Summaries

This paper aims to identify tangible design parameters that might lead to inaccurate estimates of relatively small effects, the short-term health effects of air pollution. Based on our findings, we build a list of recommendations and pitfalls to avoid in future studies.

Abstract

This paper identifies tangible design parameters that might lead to inaccurate estimates of relatively small effects, the short-term health effects of air pollution. A lack of statistical power not only makes relatively small effects difficult to detect but resulting published estimates might exaggerate true effect sizes. We first document the existence of this issue in the epidemiology and economics literature of interest. Then, we identify its drivers using real data simulations that replicate most prevailing inference methods. Finally, we argue relevance to other settings and propose a principled workflow to evaluate and avoid exaggeration when conducting a non-experimental study.

Plain language summary

The negative health consequences of long term exposition to air pollution are well known to the general public. Yet, a vast scientific literature has shown that short term impacts can also be disastrous. Air pollution peaks increase the number of deaths and admissions in hospitals for respiratory and cardiovascular causes, even immediately on the day of the event. Importantly, the literature has shown that even low levels of air pollution can impair health. All this evidence led to the implementation of public policies to mitigate these adverse health effects. Inaccurate estimations of the short term health effects of air pollution may lead to an inadequate public policy response to this issue.

These effects are often of small magnitude, especially when considering the impact of small pollution peaks. To detect and measure them accurately, one therefore needs methods that are particularly precise. A precise study will return a small range of values within which one can be confident that the true effect lies. If a method is not precise enough, this range will be large and it will not be possible to know what the exact effect is. Research in statistics has shown that, coupled with the usual statistical practices, imprecision often leads to exaggerating effect sizes.

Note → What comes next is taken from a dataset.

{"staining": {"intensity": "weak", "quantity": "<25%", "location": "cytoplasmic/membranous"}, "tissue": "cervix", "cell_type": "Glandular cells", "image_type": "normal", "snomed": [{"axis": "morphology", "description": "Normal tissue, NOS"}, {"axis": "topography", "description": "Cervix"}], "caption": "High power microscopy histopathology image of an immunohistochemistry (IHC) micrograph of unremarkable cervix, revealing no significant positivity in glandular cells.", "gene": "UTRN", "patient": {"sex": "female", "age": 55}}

To evaluate whether existing studies are likely to overestimate these effects, we carry out an extensive review of the literature. We analyze the precision of papers in this literature and find that while many studies present an adequate precision, a substantial share of studies do not and are likely to overestimate the effects. The analysis of published results highlights potential shortcomings of the literature but does not enable us to identify what causes these issues. To pinpoint drivers of these issues, we run simulations. We simulate health effects and air pollution shocks and test the ability of different methods to pick up these fake effects. We find that some methods systematically perform poorly and greatly exaggerate the effects. For all methods, we show that using a small sample, focusing on a sub-population or studying a limited number of air pollution peaks leads to an overestimation of the effects.

Our findings induce a series of guidance for future studies investigating the short term health effects of air pollution. Overall, researchers should pay careful attention to the precision of their studies to avoid overestimation. In some cases, the use of certain statistical methods should be avoided. In general, sample size should be large enough to be able to measure the effects accurately. We recommend that researchers run simulations before starting their analyses in order to evaluate whether they are at risk of overestimating the effects they are trying to measure. After running their analysis, we advise researchers to run an other battery of quick tests to confirm that the effect they find is not exaggerated.